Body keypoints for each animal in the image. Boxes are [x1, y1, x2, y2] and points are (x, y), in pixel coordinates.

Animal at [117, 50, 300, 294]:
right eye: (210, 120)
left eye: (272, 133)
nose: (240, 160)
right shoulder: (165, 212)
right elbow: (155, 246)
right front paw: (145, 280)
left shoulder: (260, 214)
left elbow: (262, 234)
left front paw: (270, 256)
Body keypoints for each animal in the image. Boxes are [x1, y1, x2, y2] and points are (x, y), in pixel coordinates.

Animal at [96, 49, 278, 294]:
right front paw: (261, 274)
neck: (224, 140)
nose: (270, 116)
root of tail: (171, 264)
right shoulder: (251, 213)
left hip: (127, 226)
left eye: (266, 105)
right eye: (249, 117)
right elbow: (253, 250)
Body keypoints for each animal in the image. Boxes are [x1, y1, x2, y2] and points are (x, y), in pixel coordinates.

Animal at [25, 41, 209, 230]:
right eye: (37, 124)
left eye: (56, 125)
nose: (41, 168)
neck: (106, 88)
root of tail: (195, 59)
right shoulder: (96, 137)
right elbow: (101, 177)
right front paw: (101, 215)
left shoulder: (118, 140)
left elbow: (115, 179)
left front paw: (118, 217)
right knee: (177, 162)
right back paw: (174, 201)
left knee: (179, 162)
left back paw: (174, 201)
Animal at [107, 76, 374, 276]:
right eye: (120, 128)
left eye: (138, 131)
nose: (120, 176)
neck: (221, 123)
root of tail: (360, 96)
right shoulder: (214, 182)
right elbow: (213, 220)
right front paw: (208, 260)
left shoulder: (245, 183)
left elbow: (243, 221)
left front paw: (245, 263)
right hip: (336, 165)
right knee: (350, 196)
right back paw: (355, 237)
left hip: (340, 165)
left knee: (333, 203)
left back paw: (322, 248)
::::::::
Exercise aim →
Transcribe the records above exactly, but only from the line that contains "left shoulder: (245, 183)" through their final line, inclusive.

Reply →
left shoulder: (245, 183)
left elbow: (243, 221)
left front paw: (245, 263)
right hip: (336, 165)
right knee: (350, 196)
right back paw: (355, 237)
left hip: (340, 165)
left knee: (333, 203)
left back paw: (322, 248)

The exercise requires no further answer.